Document
★ ★ ★ ★
# Η Iστορία της Ελληνικής και Ξένης Ναυτιλίας - Greek and Foreign Maritime History > Ιστορικές φώτο από Λιμάνια - History of the Ports > Ιστορικές φώτο από τα υπόλοιπα λιμάνια -  History of Other Ports >  Ιστορικές φωτο της Αλεξανδρούπολης [Historic photos of Alexandroupolis]

## Nicholas Peppas

In http://www.nautilia.gr/forum/showthr...943#post168943  I already commented on the subsidized route to Alexandroupolis and Kavalla before World War II, in the 1950s and 1960s. I mentioned that the line was served in the 1950s and 1960s by the black Typaldos ship *Ionion* (built in 1893 in Norway, 811 tons and 184 ft long, scrapped in 1962) until 1962.

Ionion1.jpg

My best source of information for this route, Lefteris P. of Wilmington, Delaware recalls the trip with *Ionion*. She was a nice ship but not as _kalotaxido_ as *Georgios F* (more _about her_ later). Passing Cavo d' Oro was a particular experience... He believes that after 1962 the ship serving the route was either *Kolokotronis* or *Kanaris*.

I will be talking about *Ionion*'s history (with lots of pictures). She was a great Norwegian ship and she has been included in many sites. See http://www.ads.no/fleet_old.html

Also http://no.wikipedia.org/wiki/DS_%C2%ABDronningen%C2%BB

Here is a nice site with a picture of *Ionion* in the dry dock.
★ ★ ★ ★
Stored data entries:
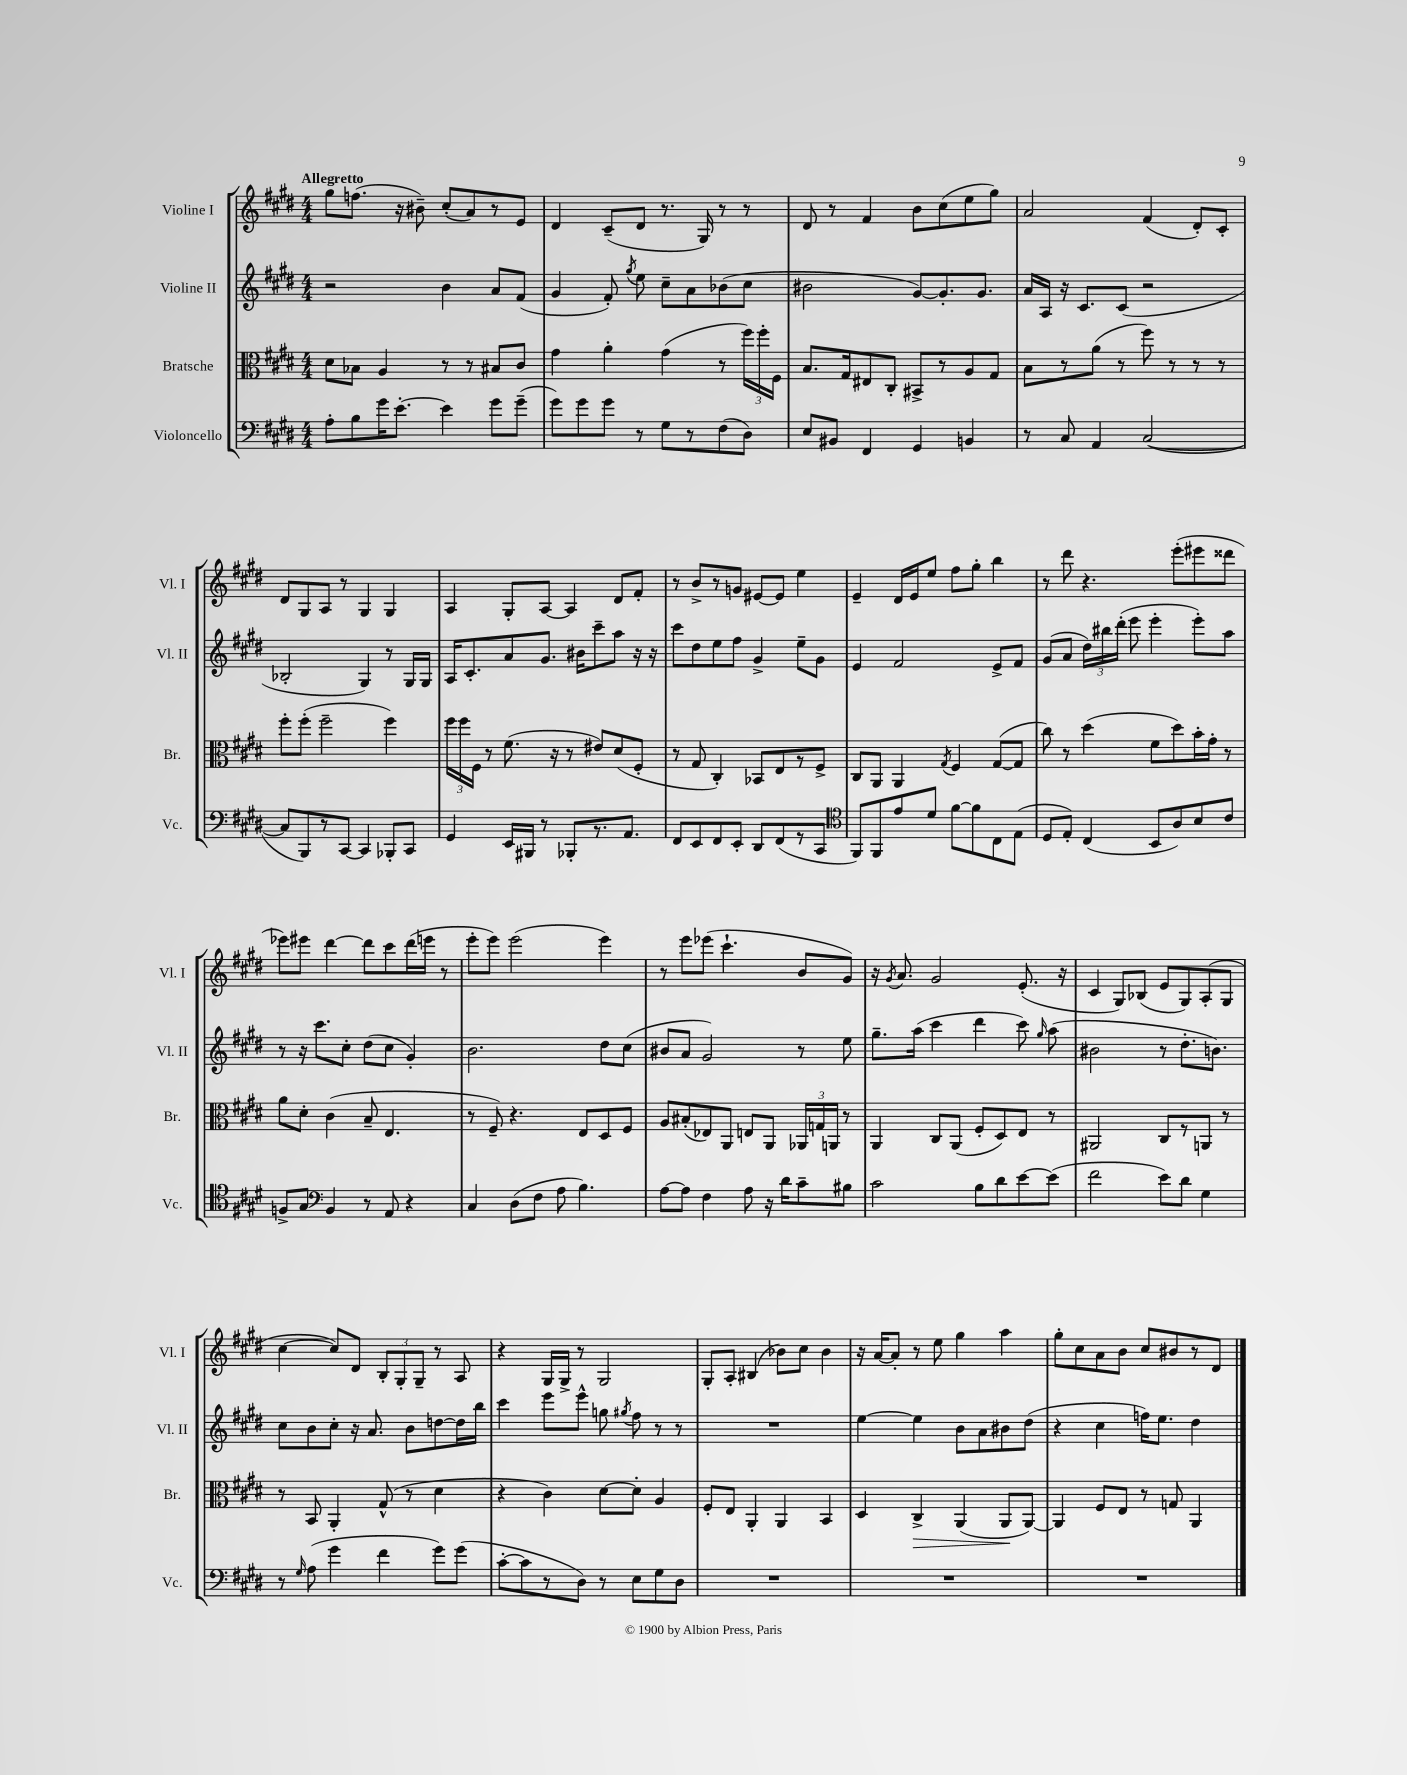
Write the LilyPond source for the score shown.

<<
\new StaffGroup <<
\new Staff = "s0" \with { instrumentName = "Violine I" shortInstrumentName = "Vl. I" } {
    \clef treble \key e \major \numericTimeSignature \time 4/4 \tempo "Allegretto"
    \autoBeamOff gis''8[ f''8.]( r16 bis'8--) cis''8[-.( a'8) r8 e'8] |
    dis'4 cis'8[--( dis'8] r8. gis16) r8 r8 |
    dis'8 r8 fis'4 b'8[ cis''8( e''8 gis''8]) |
    a'2 fis'4( dis'8[-.) cis'8]-. |
    dis'8[ gis8 a8] r8 gis4 gis4 |
    a4 gis8[-. a8]~ a4 dis'8[ fis'8]-. |
    r8 b'8[-> r8 g'8] eis'8[~ eis'8] e''4 |
    e'4-- dis'16[ e'16 e''8] fis''8[ gis''8]-. b''4 |
    r8 dis'''8 r4. e'''8[-.( eis'''8 disis'''8] |
    ees'''8[) eis'''8] dis'''4~ dis'''8[ cis'''8 dis'''16( e'''16] r8 |
    e'''8[-. e'''8]) e'''2( e'''4) |
    r8 e'''8[ ees'''8]( cis'''4.-! b'8[ gis'8]) |
    r16 \acciaccatura { gis'8 } a'8. gis'2 e'8.-.( r16 |
    cis'4 gis8[) bes8]( e'8[ gis8) a8-.( gis8] |
    cis''4~ cis''8[) dis'8] \tuplet 3/2 { b8[-. gis8-. gis8]-- } r8 a8 |
    r4 gis16[ gis16]-> r8 gis2 |
    gis8[-. a8]-. bis4( bes'8[) cis''8] bes'4 |
    r16 a'16[~ a'8]-. r8 e''8 gis''4 a''4 |
    gis''8[-. cis''8 a'8 b'8] cis''8[ bis'8 r8 dis'8] \bar "|." |
}
\new Staff = "s1" \with { instrumentName = "Violine II" shortInstrumentName = "Vl. II" } {
    \clef treble \key e \major \numericTimeSignature \time 4/4
    \autoBeamOff r2 b'4 a'8[ fis'8]( |
    gis'4 fis'8-.) \acciaccatura { gis''8 } e''8 cis''8[-- a'8 bes'8( cis''8] |
    bis'2 gis'8[~) gis'8.-. gis'8.] |
    a'16[ a16] r16 cis'8.[ cis'8]( r2 |
    bes2-. gis4) r8 gis16[ gis16] |
    a16[ cis'8.-. a'8 gis'8.] bis'16[ cis'''8-- a''8] r16 r16 |
    cis'''8[ dis''8 e''8 fis''8] gis'4-> e''8[-- gis'8] |
    e'4 fis'2 e'8[-> fis'8] |
    gis'8[( a'8] \tuplet 3/2 { dis''16[) bis''16 dis'''16]-.( } e'''8 e'''4-. e'''8[-.) a''8] |
    r8 r16 cis'''8.[ cis''8]-. dis''8[( cis''8] gis'4-.) |
    b'2. dis''8[ cis''8]( |
    bis'8[ a'8] gis'2) r8 e''8 |
    gis''8.[-- a''16]( cis'''4 dis'''4 cis'''8) \grace { gis''16 } a''8( |
    bis'2 r8 dis''8.[-. b'8.]) |
    cis''8[ b'8 cis''8]-. r16 a'8. b'8[ d''8~ d''16 b''16] |
    cis'''4 e'''8[ e'''8]-^ g''8 \acciaccatura { gis''8 } fis''8 r8 r8 |
    R1 |
    e''4~ e''4 b'8[ a'8 bis'8 dis''8]( |
    r4 cis''4 f''16[) e''8.] dis''4 \bar "|." |
}
\new Staff = "s2" \with { instrumentName = "Bratsche" shortInstrumentName = "Br." } {
    \clef alto \key e \major \numericTimeSignature \time 4/4
    \autoBeamOff dis'8[ bes8] a4 r8 r8 bis8[ cis'8] |
    gis'4 a'4-. gis'4( r8 \tuplet 3/2 { fis''16[) fis''16-. fis16] } |
    b8.[ gis16 eis8 cis8]-. bis,8[-> r8 a8 gis8] |
    b8[ r8 a'8]( r8 fis''8) r8 r8 r8 |
    fis''8[-. fis''8]-.( fis''2-- fis''4) |
    \tuplet 3/2 { fis''16[ fis''16 fis16] } r8 fis'8.( r16 r8 eis'8[) dis'8( fis8]-. |
    r8 gis8 cis4-.) bes,8[ e8 r8 fis8]-> |
    cis8[ a,8] a,4 \acciaccatura { gis8 } fis4 gis8[~( gis8] |
    cis''8) r8 dis''4( fis'8[ dis''8) b'16-. gis'16]-. r8 |
    a'8[ dis'8]-. cis'4( b8-- e4. |
    r8 fis8--) r4. e8[ dis8 fis8] |
    a8[ bis8-.( ees8) a,8] e8[ a,8] \tuplet 3/2 { aes,16[ g16 a,16] } r8 |
    a,4 cis8[ a,8]( fis8[-. dis8) e8] r8 |
    ais,2 cis8[ r8 a,8] r8 |
    r8 b,8 a,4-. gis8-^( r8 dis'4 |
    r4 cis'4) dis'8[~ dis'8]-. a4 |
    fis8[-. e8] a,4-. a,4 b,4 |
    dis4 cis4->\> a,4( a,8[\! a,8]~) |
    a,4 fis8[ e8] r8 g8 a,4 \bar "|." |
}
\new Staff = "s3" \with { instrumentName = "Violoncello" shortInstrumentName = "Vc." } {
    \clef bass \key e \major \numericTimeSignature \time 4/4
    \autoBeamOff a8[-. b8 gis'16 e'8.]~-. e'4 gis'8[ gis'8]--( |
    gis'8[) gis'8 gis'8] r8 gis8[ r8 fis8( dis8]) |
    e8[ bis,8] fis,4 gis,4 b,4 |
    r8 cis8 a,4 cis2~( |
    cis8[ b,,8) r8 cis,8]~ cis,4 bes,,8[-. cis,8] |
    gis,4 e,16[ bis,,16] r8 bes,,8[-. r8. a,8.] |
    fis,8[ e,8 fis,8 e,8]-. dis,8[ fis,8( r8 cis,8] |
    \clef tenor fis,8[) fis,8 e'8 dis'8] fis'8[~ fis'8 cis8 e8]( |
    dis8[ e8]-.) cis4( b,8[ a8) b8 cis'8] |
    f8[-> gis8] \clef bass b,4 r8 a,8 r4 |
    cis4 dis8[( fis8] a8 b4.) |
    a8[~ a8] fis4 a8 r16 dis'16[ cis'8-- bis8] |
    cis'2 b8[ dis'8 e'8~ e'8]( |
    fis'2 e'8[) dis'8] gis4 |
    r8 \grace { gis16 } a8( gis'4 fis'4 gis'8[) gis'8]( |
    cis'8[~-. cis'8 r8 dis8]) r8 e8[ gis8 dis8] |
    R1 |
    R1 |
    R1 \bar "|." |
}
>>
>>
\layout { \context { \Score \remove "Bar_number_engraver" } }
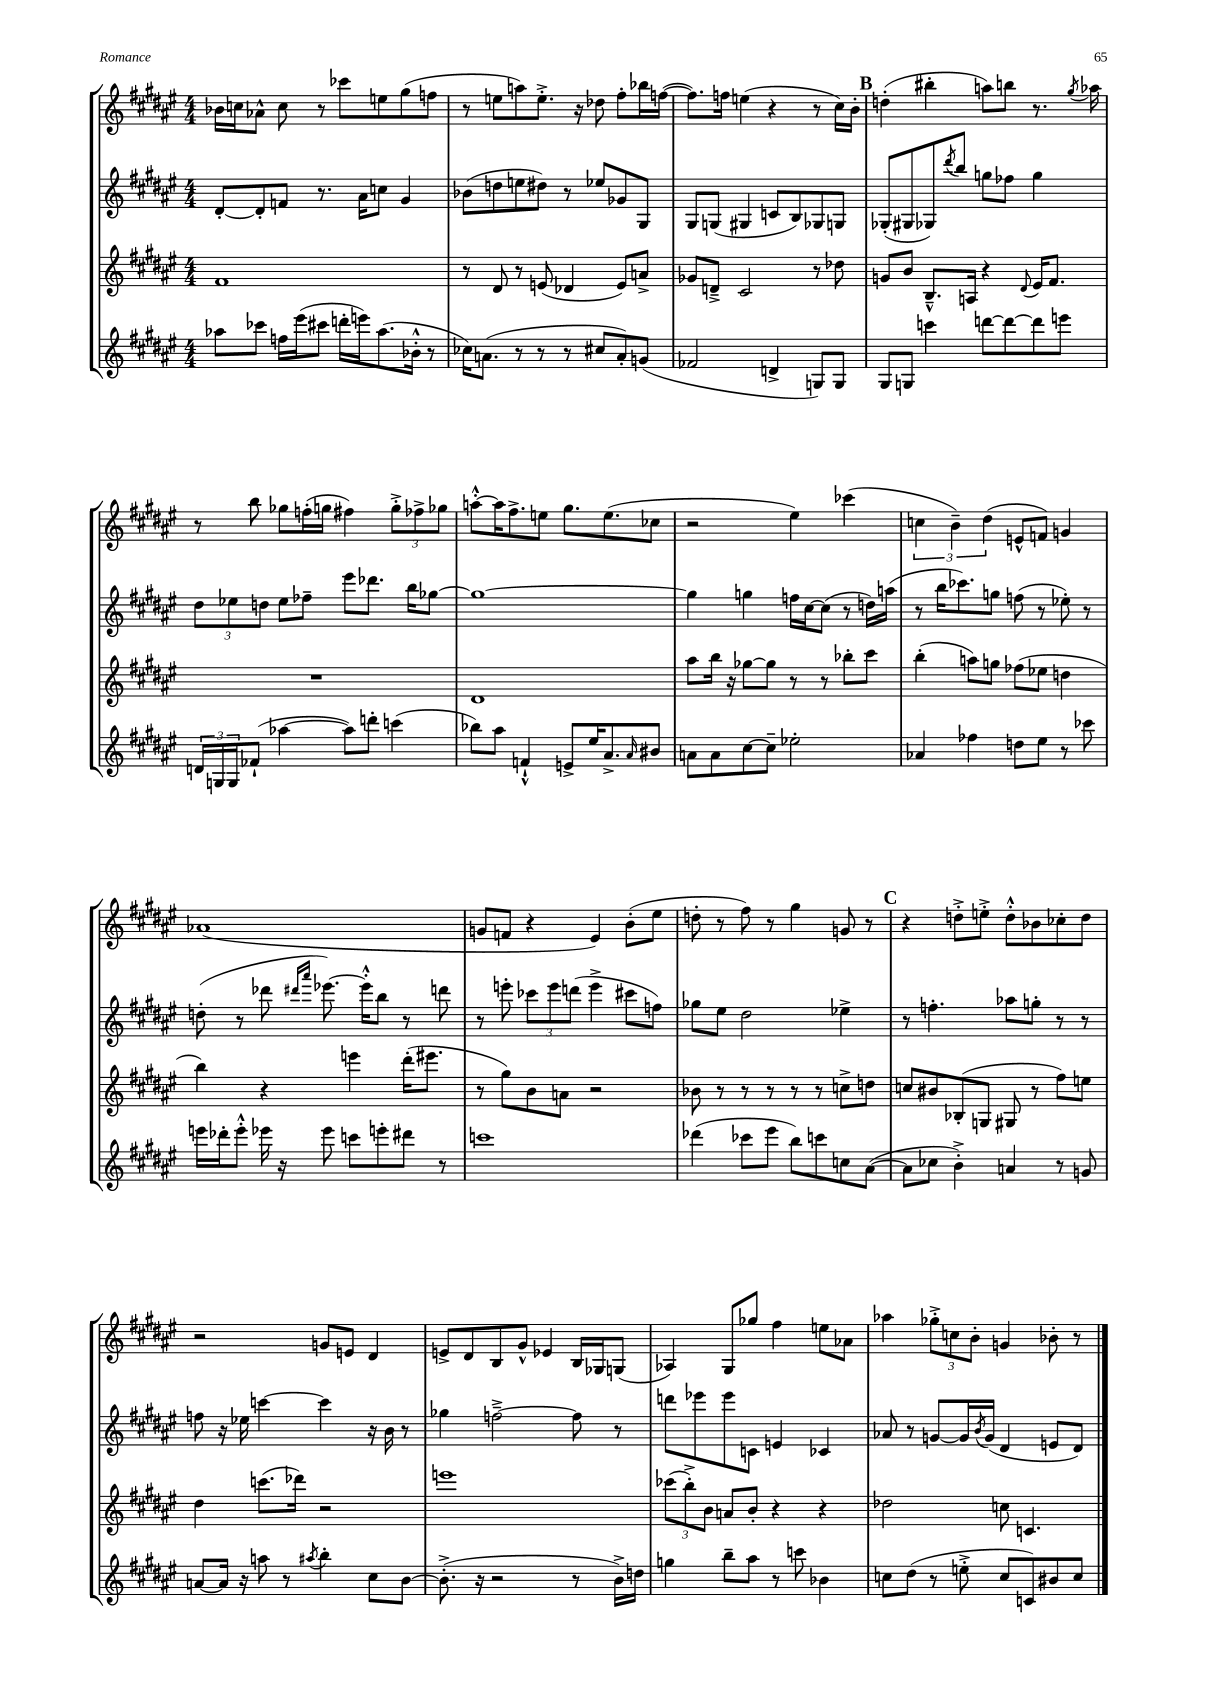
★ ★ ★ ★
Complete the following
A) According to the Alexandroupolis forum post, in what year was the ship Ionion built?
B) List every ship named in the Alexandroupolis forum post.
C) Write the next part of the Alexandroupolis forum post, carrying on after its final sentence.
The records are separate material, unrelated to the Alexandroupolis forum post.

Results by task
A) 1893

B) Ionion, Georgios F, Kolokotronis, Kanaris

C)
http://www.kefalonitis.com/plugins/p..._articleid=295

By the way the Web site http://androspoets.homestead.com/cycladeships.html is wrong about *Ionion*. It was not Japanese...

See also http://www.sjohistorie.no/skip/d/dronningen




> *D/S Dronningen* 
> 
> Kallesignal: JVPQ - LDGY 
> Flagg: Norsk 
> Reder: Arendals Dampskipsselskap A/S 
> Hjemmehavn: Arendal 
> Klasse: DNV1A1 
> M&#229;l
> Lengde: 186,6 
> ...

----------


## Ellinis

Την γραμμή Πειραιά-Αϊ Στράτη-Λήμνου-Σαμοθράκης-Αλεξ/λης-Καβάλας μετά το ΙΟΝΙΟΝ εξυπηρέτησαν σίγουρα το ΜΥΡΤΙΔΙΩΤΙΣΣΑ, το ΚΑΝΑΡΗΣ, το ΗΠΕΙΡΟΣ αλλά και το ΛΗΜΝΟΣ των Τυπάλδων.

Αναρωτιέμαι πόσες ώρες να έκανε το ΙΟΝΙΟΝ να φτάσει στην Αλεξανδρούπολη...

----------


## Nicholas Peppas

> Αναρωτιέμαι πόσες ώρες να έκανε το ΙΟΝΙΟΝ να φτάσει στην Αλεξανδρούπολη...


I will ask Lefteris P and let you know

----------


## Nicholas Peppas

> I will ask Lefteris P and let you know


'

Here is the answer (5:00 pm CST, USA 7/2/09) from _Lefteris P_ as he remembers things.

_Ionion_ schedule: Departure from _Kastro Lemnou (Myrina)_  late in the morning, arrival in Alexandroupolis around 4:00 pm, departure at 5:00 pm, arrival in Kavalla 11:30 pm to midnight.  And he remembers the captain taking the _doudouka_ and shouting. "_Now you have an hour and a half to go and eat souvlakia in Kavalla and be back at 1:00 am so we can leave for Lemnos_"!!!


Unforgettable details, memorable times,  _axestes epohes_.

Lefteris will register with us and start giving us his memories in a few days!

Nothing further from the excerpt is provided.